I don’t know, I’ve never had those problems and my codebases reach 600k+ LOC. I’ve certainly had plenty of errors to deal with Cocoapods and obsolete frameworks though, though those projects also tend to use pretty much every third-party lib that gets attention on Medium.

Modularizing an Xcode project with local Swift packages has been the best productivity gain in my experience. Doing something similar with Cocoapods is a headache.

gregoriol 7 days ago | parent [-]

Local Swift packages are indeed improving the experience a little bit: better version management, less xcode crashes, slightly more explicit errors, but still highly troublesome. It really feels like Apple's teams are not using any of SwiftPM themselves.

ninkendo 7 days ago | parent [-]

> It really feels like Apple's teams are not using any of SwiftPM themselves.

They probably never will, at least not for anything that ships with the OS. For Apple, binary size is very important, and it’s essential that they have only one of every library (“project”) installed on the device, and that they use dynamic linking everywhere.
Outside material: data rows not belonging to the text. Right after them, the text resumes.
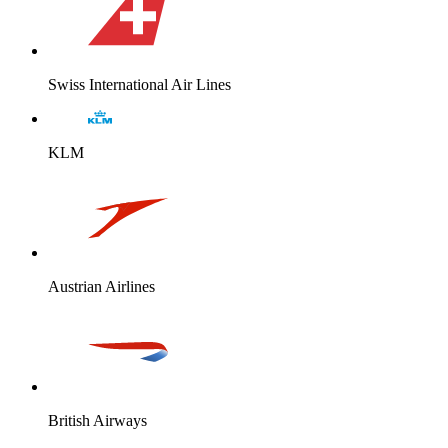
Swiss International Air Lines
KLM
Austrian Airlines
British Airways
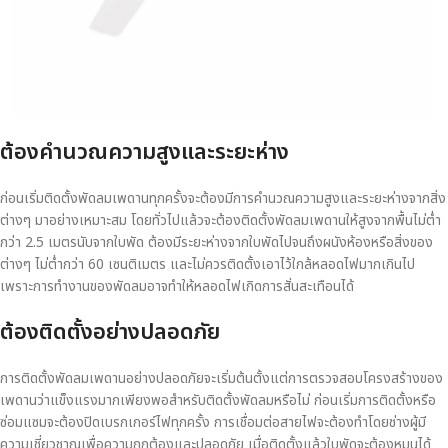
ต้องคำนวณความสูงและระยะห่าง
ก่อนเริ่มติดตั้งพัดลมเพดานทุกครั้งจะต้องมีการคำนวณความสูงและระยะห่างจากสิ่ง
ต่างๆ มาอย่างเหมาะสม โดยทั่วไปแล้วจะต้องติดตั้งพัดลมเพดานให้สูงจากพื้นไม่ต่ำ
กว่า 2.5 เมตรนับจากใบพัด ต้องมีระยะห่างจากใบพัดไปจนถึงผนังห้องหรือสิ่งของ
ต่างๆ ไม่ต่ำกว่า 60 เซนติเมตร และไม่ควรติดตั้งเอาไว้ใกล้หลอดไฟมากเกินไป
เพราะการทำงานของพัดลมอาจทำให้หลอดไฟเกิดการสั่นสะเทือนได้
ต้องติดตั้งอย่างปลอดภัย
การติดตั้งพัดลมเพดานอย่างปลอดภัยจะเริ่มต้นตั้งแต่การตรวจสอบโครงสร้างของ
เพดานว่าแข็งแรงมากเพียงพอสำหรับติดตั้งพัดลมหรือไม่ ก่อนเริ่มการติดตั้งหรือ
ซ่อมแซมจะต้องปิดเบรกเกอร์ไฟทุกครั้ง การเชื่อมต่อสายไฟจะต้องทำโดยช่างผู้มี
ความเชี่ยวชาญเพื่อความถูกต้องและปลอดภัย เมื่อติดตั้งแล้วใบพัดจะต้องหมุนได้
SwiftPM uses static linking to the core, and if Apple were to use it, binary sizes would balloon (not to mention there would be potentially mutually incompatible versions of things.) You could fix this by ignoring version specs in the package file and building just one of every project/framework, and changing it to use dynamic linking everywhere… but at some point you’re just contorting swiftpm to become a big mono-build system, which only Apple would really be using as such.